Yogas in History (Plural)

By Mark Stephens on Tue, 05/03/2016 - 07:15

Yoga has evolved more in the last seventy-five years than in the previous thousand years. This assertion deserves some explanation in order to shed light on what this might mean for teachers and teaching in the present day and going forward. What are the evolutionary trends? How is yoga changing? As yoga teachers, what might we anticipate in the coming years, and where are we in the evolutionary process of yoga? 


In nearly every field of human endeavor, we find various perspectives that attempt to define or at least characterize what it is all about, including where it came from and where it is headed. With respect to yoga, there is a tremendous diversity of views about how and where it originated and how it has evolved. Much of the literature and commentary on the origins and historical development of yoga rest on assertion or conjecture rather than careful research and methodical consideration of the evidence. This tendency has generated many fascinating stories about the history of yoga practice and teaching, many of which contain beautiful and inspirational myths that for many people are at the heart of their sense of it all. Even suggesting the questions posed here can be anathema to all that yoga means to some people, even irreverent given the religious tenacity with which some cling to their beliefs about yoga. 

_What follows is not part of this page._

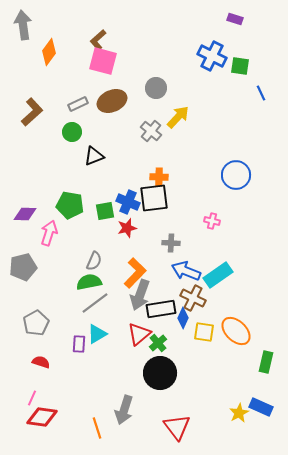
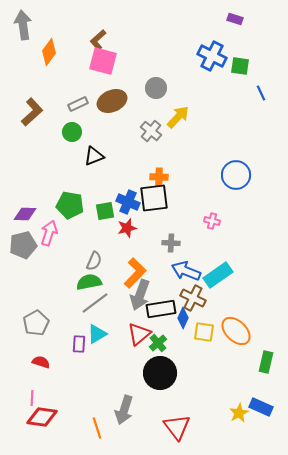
gray pentagon at (23, 267): moved 22 px up
pink line at (32, 398): rotated 21 degrees counterclockwise
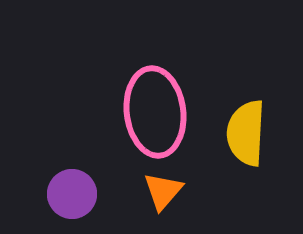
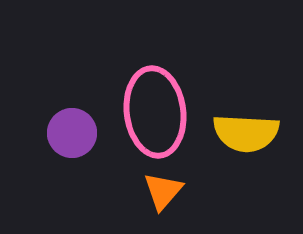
yellow semicircle: rotated 90 degrees counterclockwise
purple circle: moved 61 px up
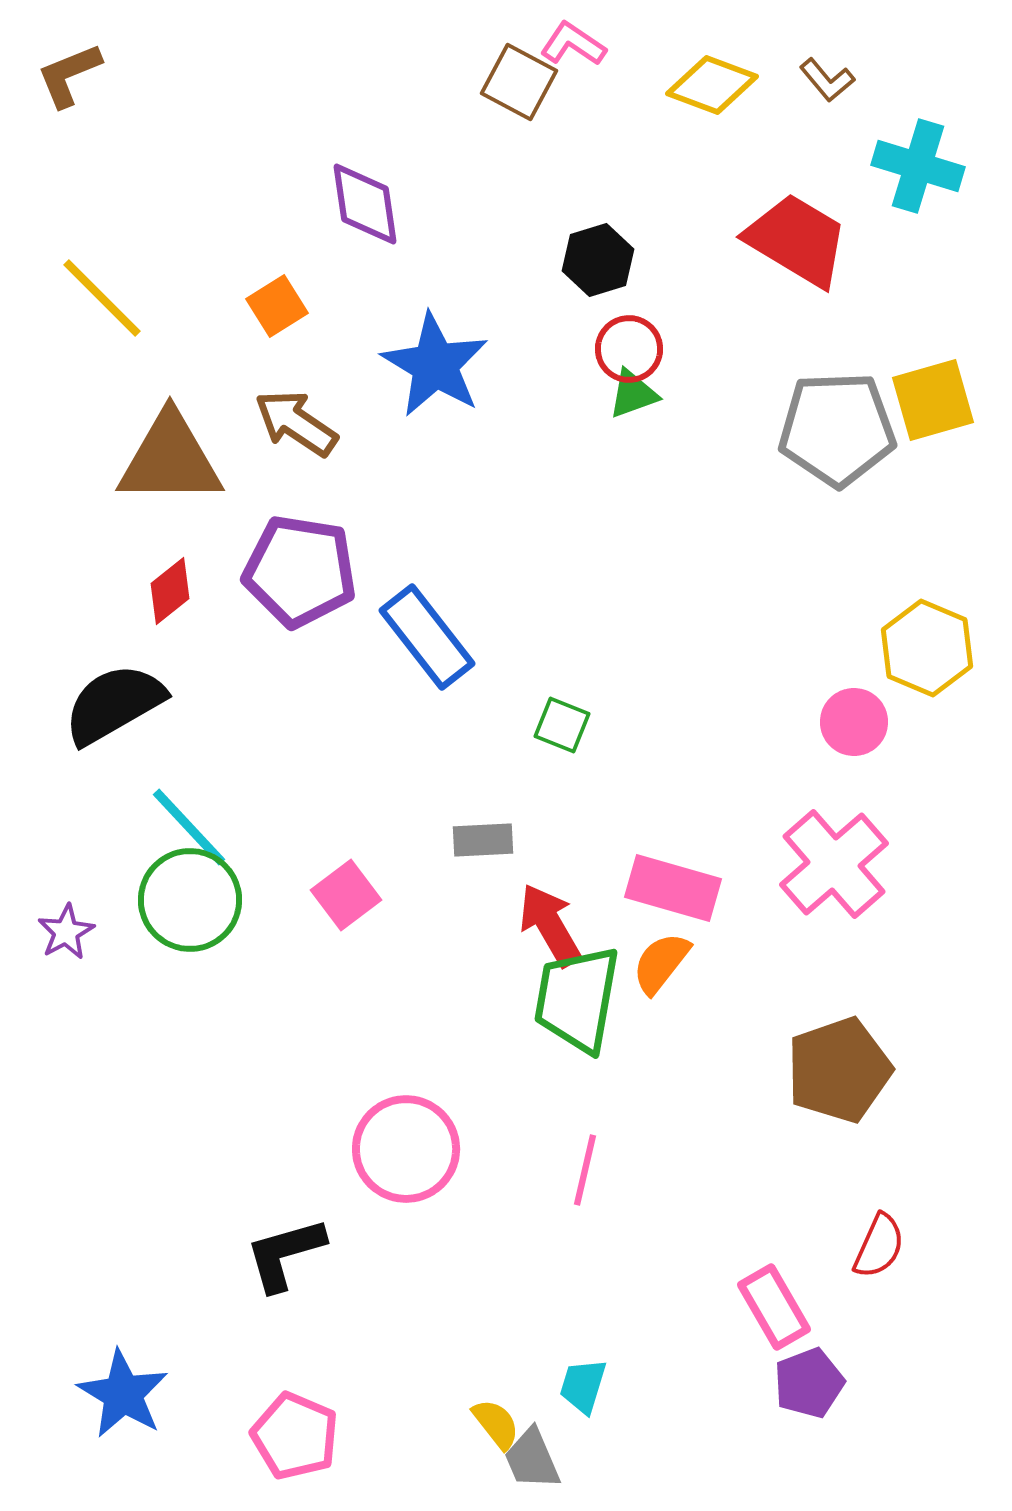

While respecting even the most mythical or fundamentalist of yoga beliefs, we can now confidently state that one of the most common and enduring yoga myths is that there is one yoga, or that some idealized, unadulterated form of yogahas evolved in a unilineal or unilinear fashion going back thousands of years. The romantic notion that there is “one yoga” that has evolved in such a way is explored in yoga scholar David Gordon White’s recent anthology Yoga in Practice (2012). Noting that “people have ‘reinvented’ yoga in their own image” for at least two thousand years and that “every group in every age has created its own version and its own vision of yoga,” White and the contributors to his anthology dig into the historical sources to reveal a diverse array of practices that are just as likely to have missed one another like the proverbial ships in the night than to have cross-fertilized, all evolving in ways punctuated or even defined more by discontinuity than with a consistent thread of technique or even purpose.